Note – If your table name contains special characters, use double quotes to mark it like this,
session.table('"my table"')
. For fully qualified names, you need to use double quotes separately like this,session.table('"my db"."my schema"."my.table"')
.
Examples
>>> df1 = session.create_dataframe([[1, 2], [3, 4]], schema=["a", "b"]) >>> df1.write.save_as_table("my_table", mode="overwrite") >>> session.table("my_table").collect() [Row(A=1, B=2), Row(A=3, B=4)] >>> current_db = session.get_current_catalog() >>> current_schema = session.get_current_schema() >>> session.table([current_db, current_schema, "my_table"]).collect() [Row(A=1, B=2), Row(A=3, B=4)]
- table_function(func_name: str | List[str] | TableFunctionCall, *func_arguments: ColumnOrName, **func_named_arguments: ColumnOrName) DataFrame #
Creates a new DataFrame from the given Trino SQL table function.
References: Trino SQL functions.
- Parameters:
func_name – The SQL function name.
func_arguments – The positional arguments for the SQL function.

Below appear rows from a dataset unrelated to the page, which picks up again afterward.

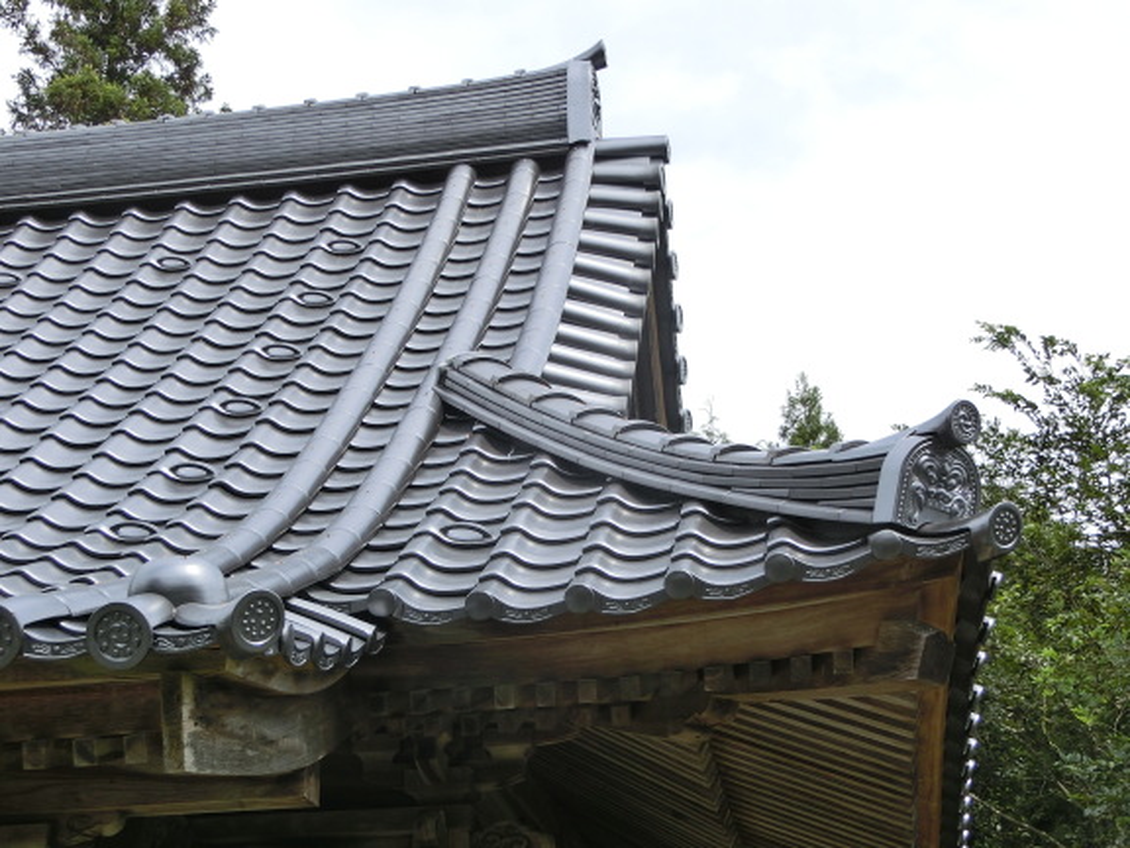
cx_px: 565
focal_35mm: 70
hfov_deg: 27.8
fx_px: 2285
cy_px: 424
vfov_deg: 21.0
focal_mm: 12.4
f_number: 5.2
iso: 80
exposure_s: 1/320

func_named_arguments – The named arguments for the SQL function, if it accepts named arguments.
- Returns:
A new
DataFrame
with data from calling the table function.
- Example 1
Query a table function by function name:
>>> from pystarburst.functions import lit >>> session.table_function("sequence", lit(0), lit(4)).collect() [Row(sequential_number=0), Row(sequential_number=1), Row(sequential_number=2), Row(sequential_number=3), Row(sequential_number=4)]
- Example 2
Define a table function variable and query it:
>>> from pystarburst.functions import table_function, lit >>> sequence = table_function("sequence") >>> session.table_function(sequence(lit(0), lit(4))).collect() [Row(sequential_number=0), Row(sequential_number=1), Row(sequential_number=2), Row(sequential_number=3), Row(sequential_number=4)]
- use(catalog_schema: str) None #
Specifies the active/current schema for the session.
- Parameters:
catalog_schema – The catalog and/or schema name.